No esforço de vender o Brasil a investidores, Bolsonaro resumiu numa frase atrativos que o país oferece. Novamente exagerou ou mentiu. "Temos tudo o que o investidor procura: grande mercado consumidor, excelentes ativos, tradição de respeito a contratos e confiança no nosso governo", listou o presidente.

Deixando de lado as restrições sócio-econômicas que limitam o potencialmente forte mercado consumidor brasileiro, assim como a discussão sobre a qualidade dos ativos brasileiros, muitos com governança duvidosa e tecnologicamente defasados, a tradição de respeito a contratos e, principalmente, a confiança no governo, são pontos para lá de questionáveis.

Histórias de calotes e decisões judiciais surpreendentes, alimentando um ambiente de insegurança jurídica, são elementos que atuam para minar a crença no respeito aos contratos. Dúvidas nesse sentido têm sido reforçadas pelo próprio Bolsonaro, que frequentemente ameaça implodir pontes institucionais e descumprir a própria Constituição. Quanto à confiança no governo, as pesquisas de opinião vêm, numa trajetória ascendente, apontando desaprovação à atuação de Bolsonaro e sua equipe.

Tudo considerado, a prova da realidade desmente a economia atrativa para investimentos pintada pelo presidente na ONU. Está aí a recente onda de fechamento de empresas multinacionais ou de linhas de montagem no país, algumas com presença de décadas no mercado brasileiro, para desmentir Bolsonaro.

A lista inclui montadoras - Ford, Mercedes-Benz, Audi -, farmacêuticas - Roche, Eli Lilly -, eletroeletrônicas - Sony -, e comércio - Walmart, Forever 21 -, apenas para citar grandes operações fechadas no país. Parte das empresas, é verdade, se retiraram em razão de reorganizações globais de seus negócios, mas é sintomático que o Brasil tenha ficado de fora dos rearranjos produtivos das companhias.

Investimentos diretos estrangeiros no Brasil afundaram em 2020, somando apenas US$ 25 bilhões, de acordo com dados da Unctad (Conferência das Nações Unidas para Comércio e Desenvolvimento). A redução representou uma queda de 62% em relação ao ingresso de US$ 65 bilhões, em 2019, percentual bem acima da contração do investimento direto no mundo, que recuou 35%.

Com o resultado, o Brasil caiu da nona posição entre os receptores de investimentos estrangeiros para o décimo primeiro lugar. O Brasil foi também o mais atingido entre as economias da América Latina e Caribe, onde os investimentos estrangeiros diretos encolheram 45%, em 2020.

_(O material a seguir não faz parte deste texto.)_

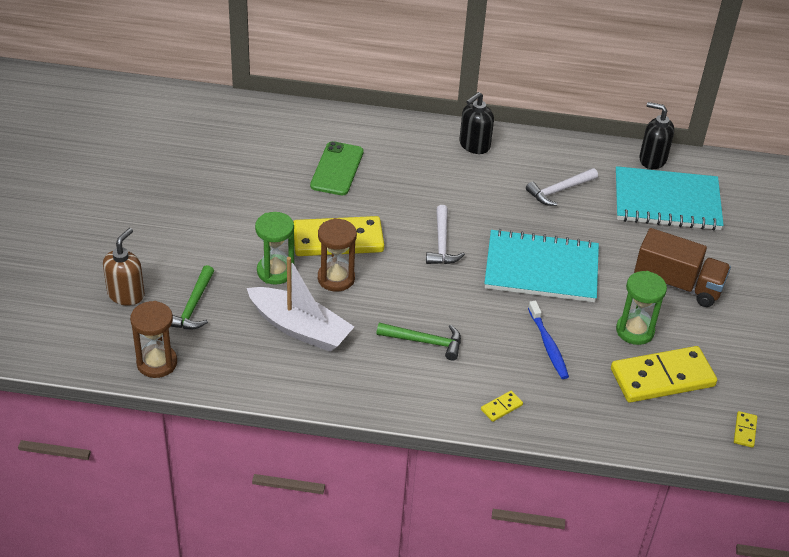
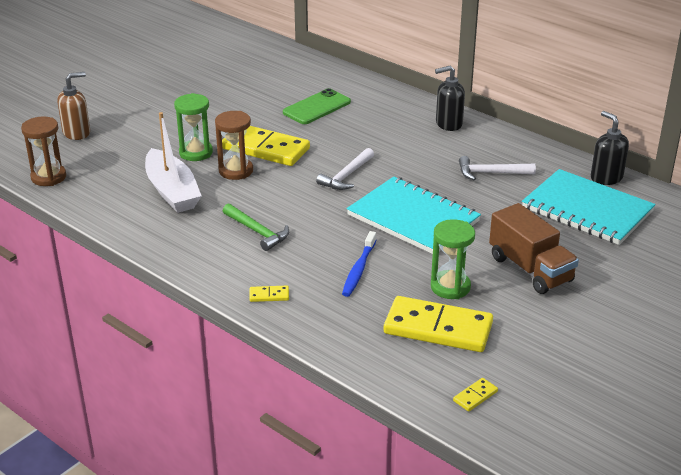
camera: 35 degrees right, 10 degrees down
(193, 306) = (112, 154): green hammer -> none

As projeções do Banco Central para 2021 apontam recuperação do ingresso de recursos externos diretos ao nível de 2019, chegando a US 60 bilhões. Até julho, o montante acumulado somou US$ 30 bilhões, mas com concentração, intensificada no governo Bolsonaro, nos setores ligados a exportações de commodities - agronegócio, petróleo, mineração -, em detrimento da indústria.